La solution est tout simplement de commencer par demander leur avis aux personnes concernées. Les gens ont une idée très claire de ce qu’ils souhaitent pour l’éducation de leurs enfants ou autre. Et à partir de là on peut mettre en place une série d’indicateurs pour mesurer les performances. Mais il ne faut jamais s’en servir comme instrument de contrôle, de coercition. Cela doit être un instrument d’autocontrôle.


Droit et territorialité


A la fin de la 2nde guerre mondiale, il y a eu un sursaut dogmatique après les impasses du biologisme nazi. Il a été décidé de mettre les fins avant les moyens, mais les institutions qui s’en portaient garantes ont mal vieilli. Nous, occidentaux, pensons que les lumières sont au nord et que nous devons aller faire régner la lumière sur le sud. Mais ce qu’il faut, c’est reconnaitre le droit de tous à vivre décemment dans son pays d’un travail décent et parallèlement il faut garantir les droits des réfugiés.

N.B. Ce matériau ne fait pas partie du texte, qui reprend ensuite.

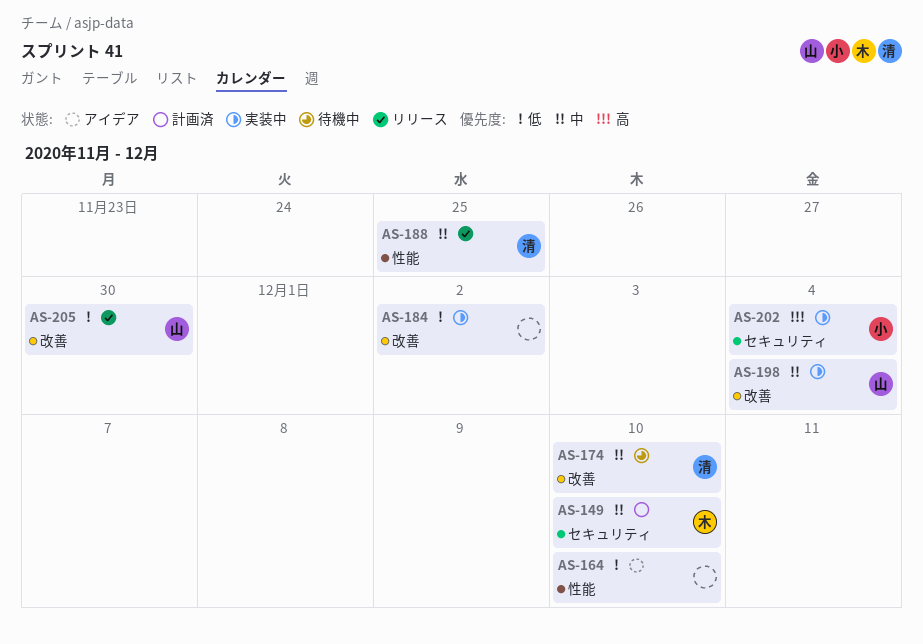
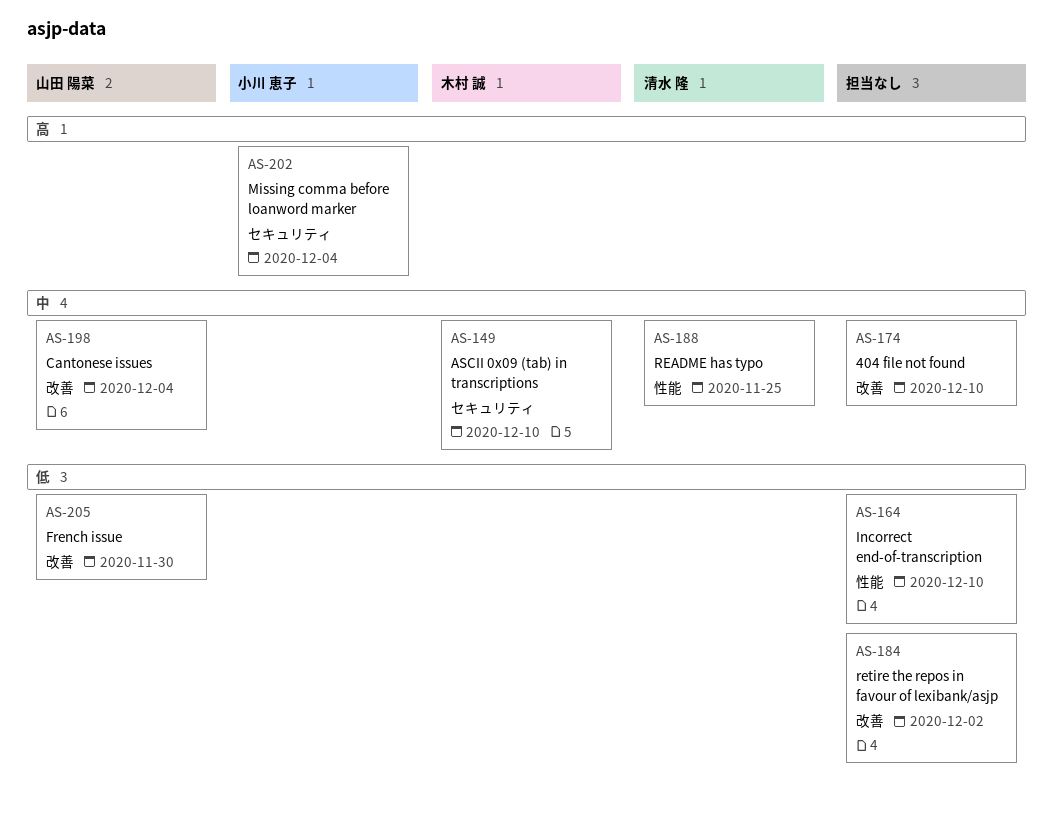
AS-174, owner: 清水 隆 -> none

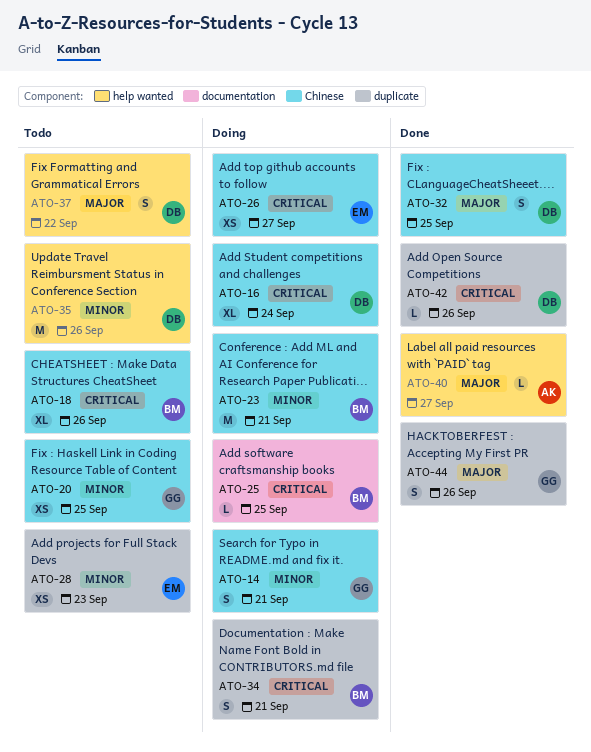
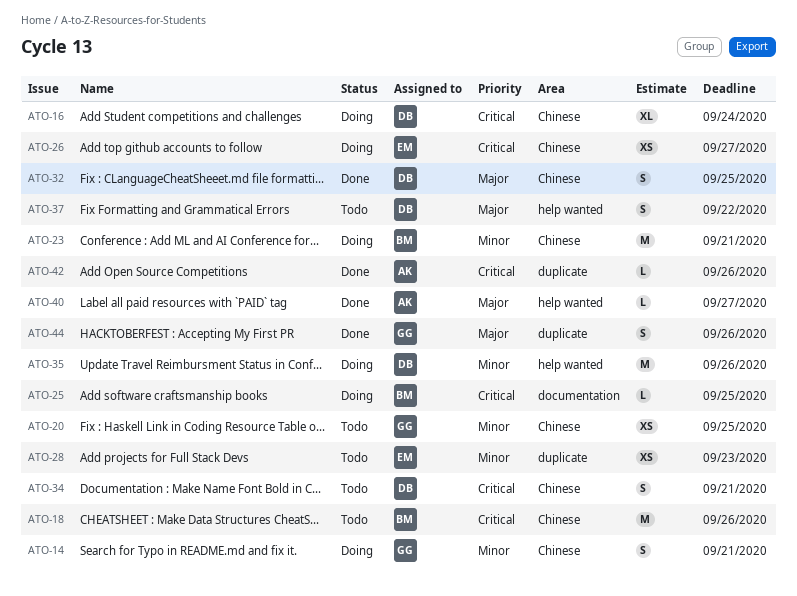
ATO-18, estimate: XL -> M
ATO-34, status: Doing -> Todo
ATO-34, owner: BM -> DB
ATO-34, label: duplicate -> Chinese
ATO-35, status: Todo -> Doing
ATO-42, owner: DB -> AK

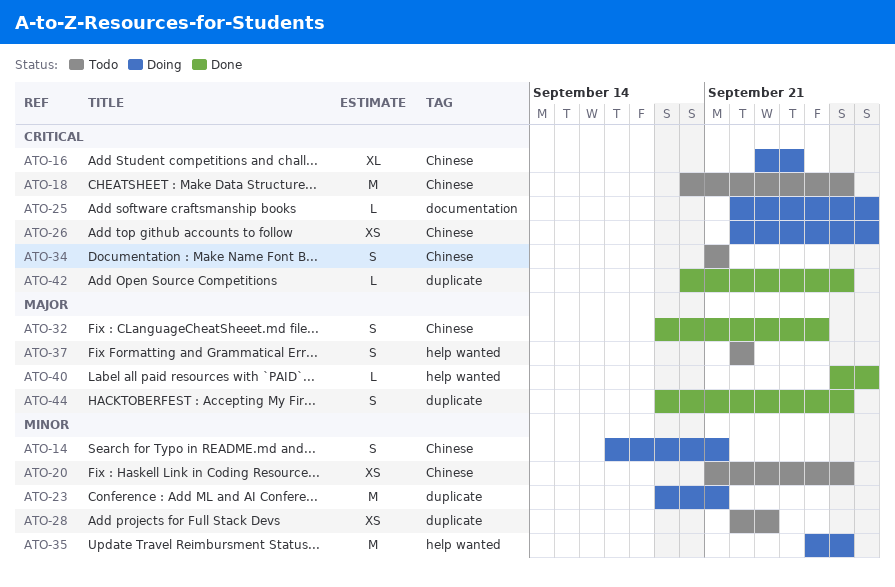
ATO-20, due: Sep 25 -> Sep 26
ATO-23, label: Chinese -> duplicate
ATO-25, due: Sep 25 -> Sep 27

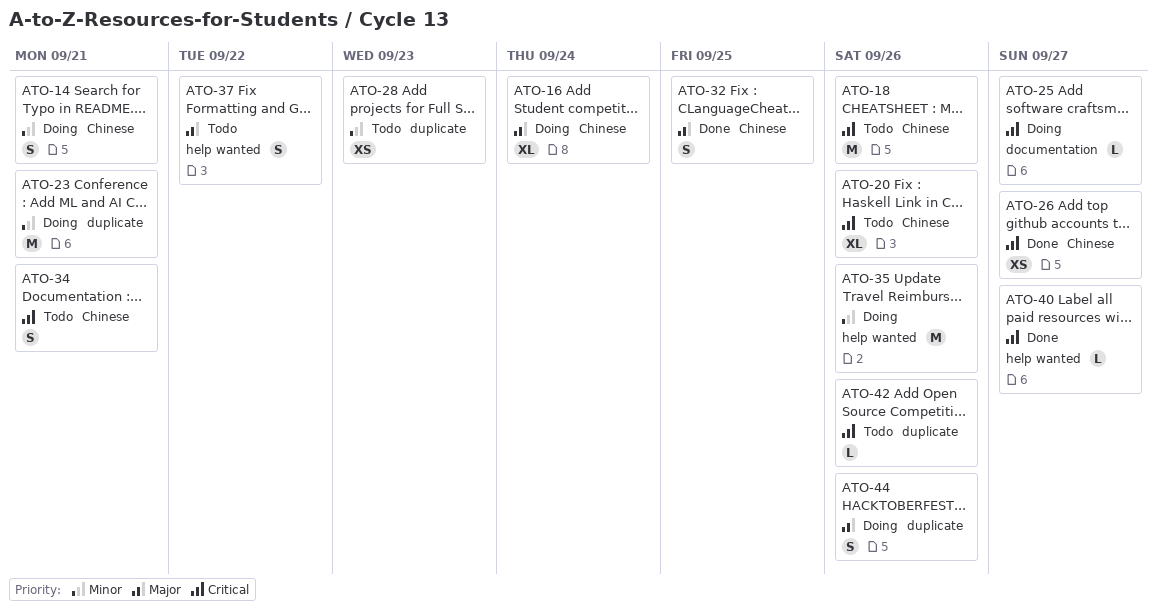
ATO-16, priority: Critical -> Major
ATO-20, priority: Minor -> Critical
ATO-20, estimate: XS -> XL
ATO-26, status: Doing -> Done
ATO-40, priority: Major -> Critical
ATO-42, status: Done -> Todo
ATO-44, status: Done -> Doing

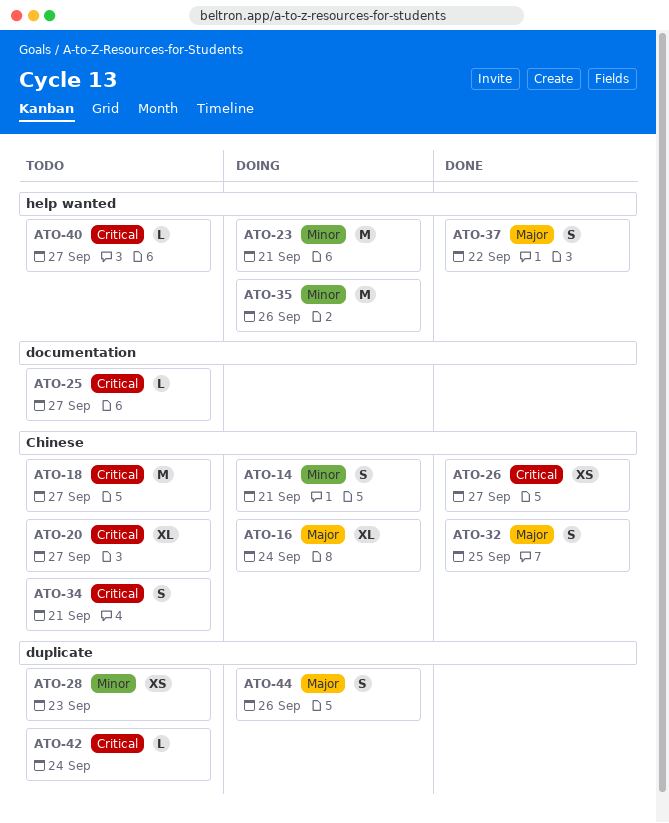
ATO-18, due: Sep 26 -> Sep 27
ATO-20, due: Sep 26 -> Sep 27
ATO-23, label: duplicate -> help wanted
ATO-25, status: Doing -> Todo
ATO-37, status: Todo -> Done
ATO-40, status: Done -> Todo
ATO-42, due: Sep 26 -> Sep 24

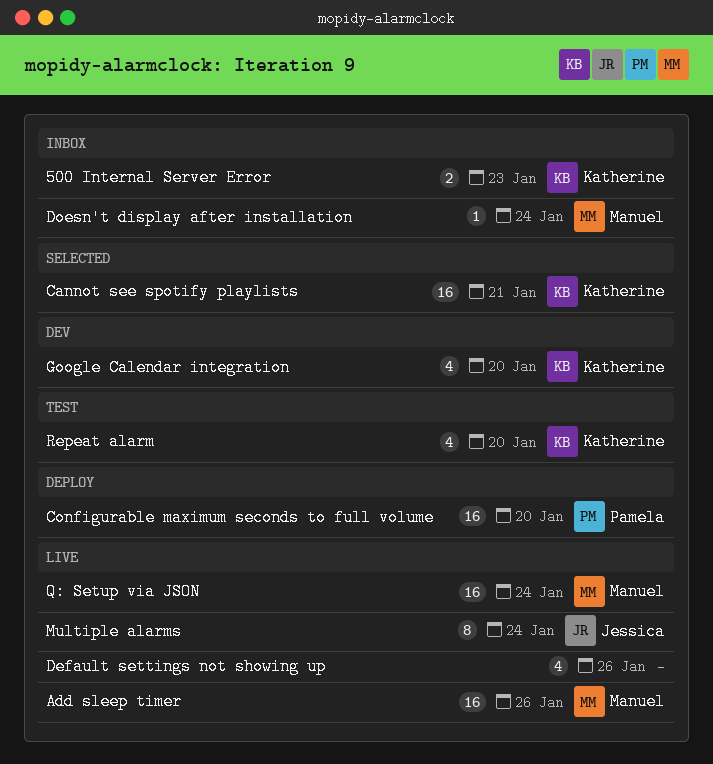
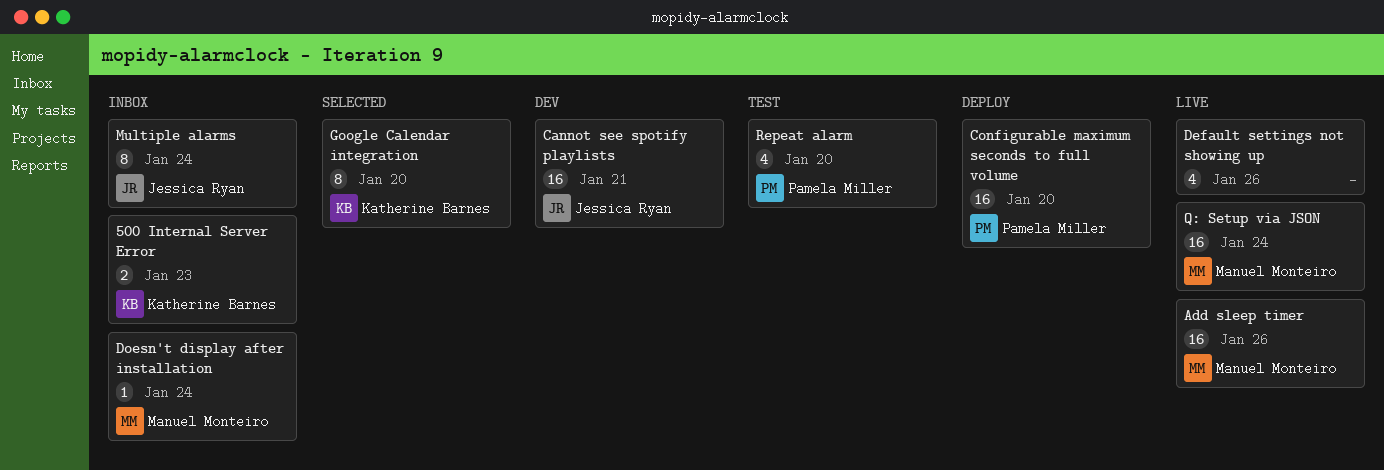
Cannot see spotify playlists, status: Selected -> Dev
Cannot see spotify playlists, owner: Katherine Barnes -> Jessica Ryan
Google Calendar integration, status: Dev -> Selected
Google Calendar integration, estimate: 4 -> 8
Multiple alarms, status: Live -> Inbox
Repeat alarm, owner: Katherine Barnes -> Pamela Miller

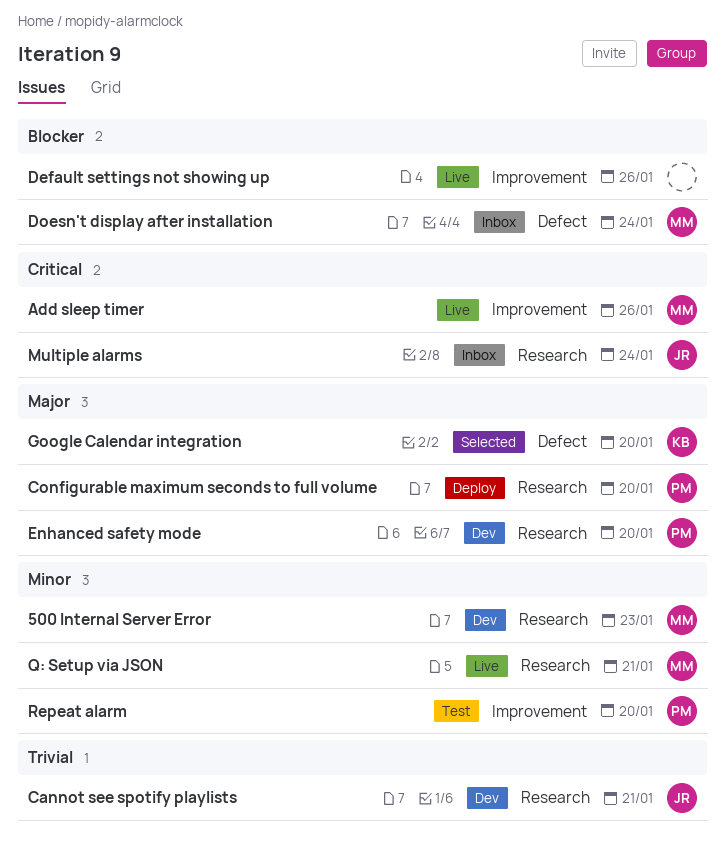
500 Internal Server Error, status: Inbox -> Dev
500 Internal Server Error, owner: Katherine Barnes -> Manuel Monteiro
Enhanced safety mode: none -> present
Q: Setup via JSON, due: Jan 24 -> Jan 21

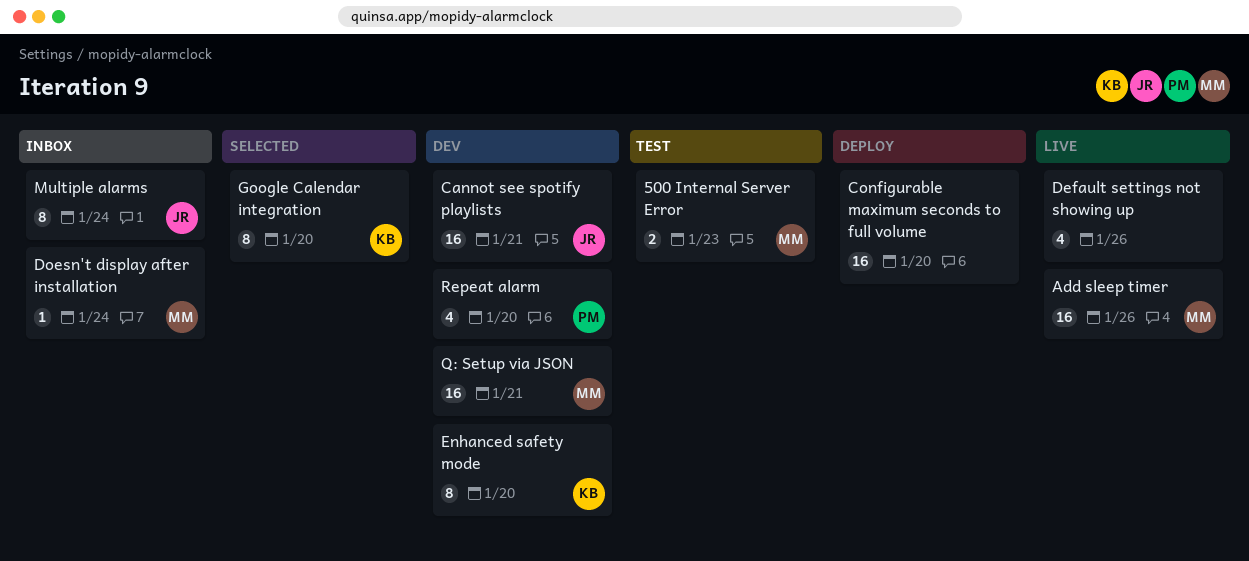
500 Internal Server Error, status: Dev -> Test
Configurable maximum seconds to full volume, owner: PM -> none
Enhanced safety mode, owner: PM -> KB
Q: Setup via JSON, status: Live -> Dev
Repeat alarm, status: Test -> Dev

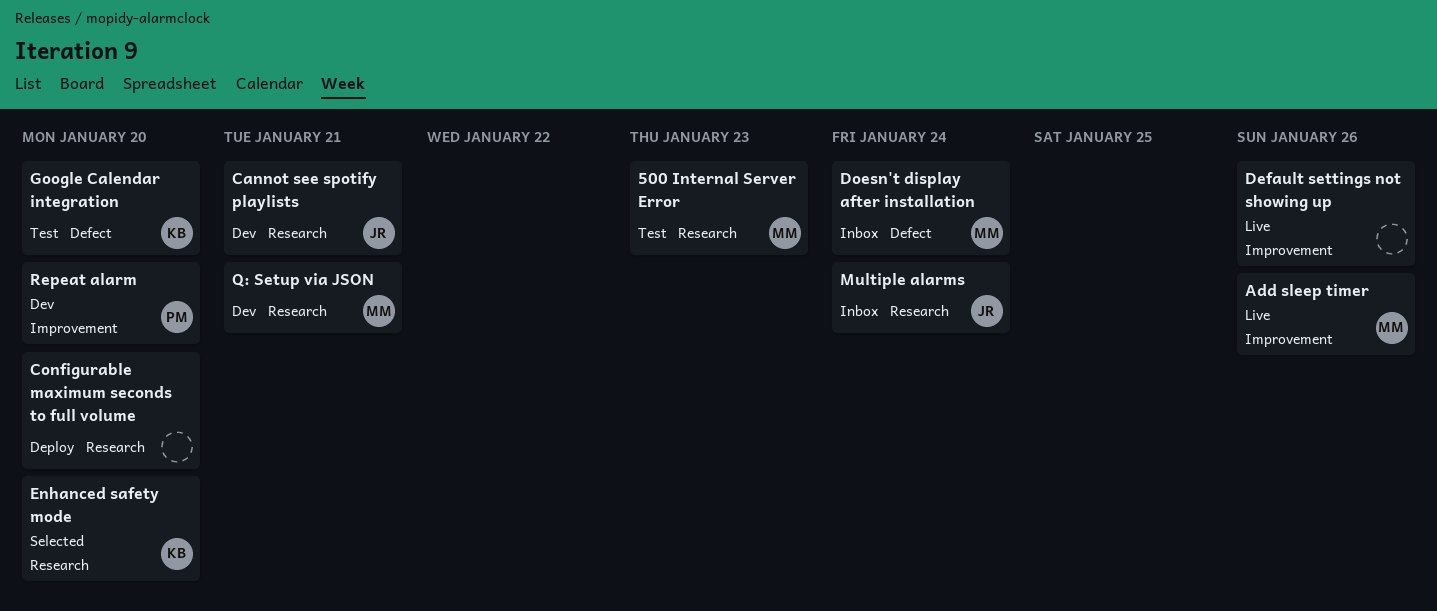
Enhanced safety mode, status: Dev -> Selected
Google Calendar integration, status: Selected -> Test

On ne peut pas dire aux pays, comme l’Inde ou l’Afrique de faire comme nous, car nous nous sommes engagés dans une impasse. Gandhi a d’ailleurs été le premier à jeter un regard critique sur le développement technique. Il faut créer les conditions pour que ces pays puissent reprendre appui sur leurs propres traditions pour inventer leur propre modernité et qui peut nous éclairer.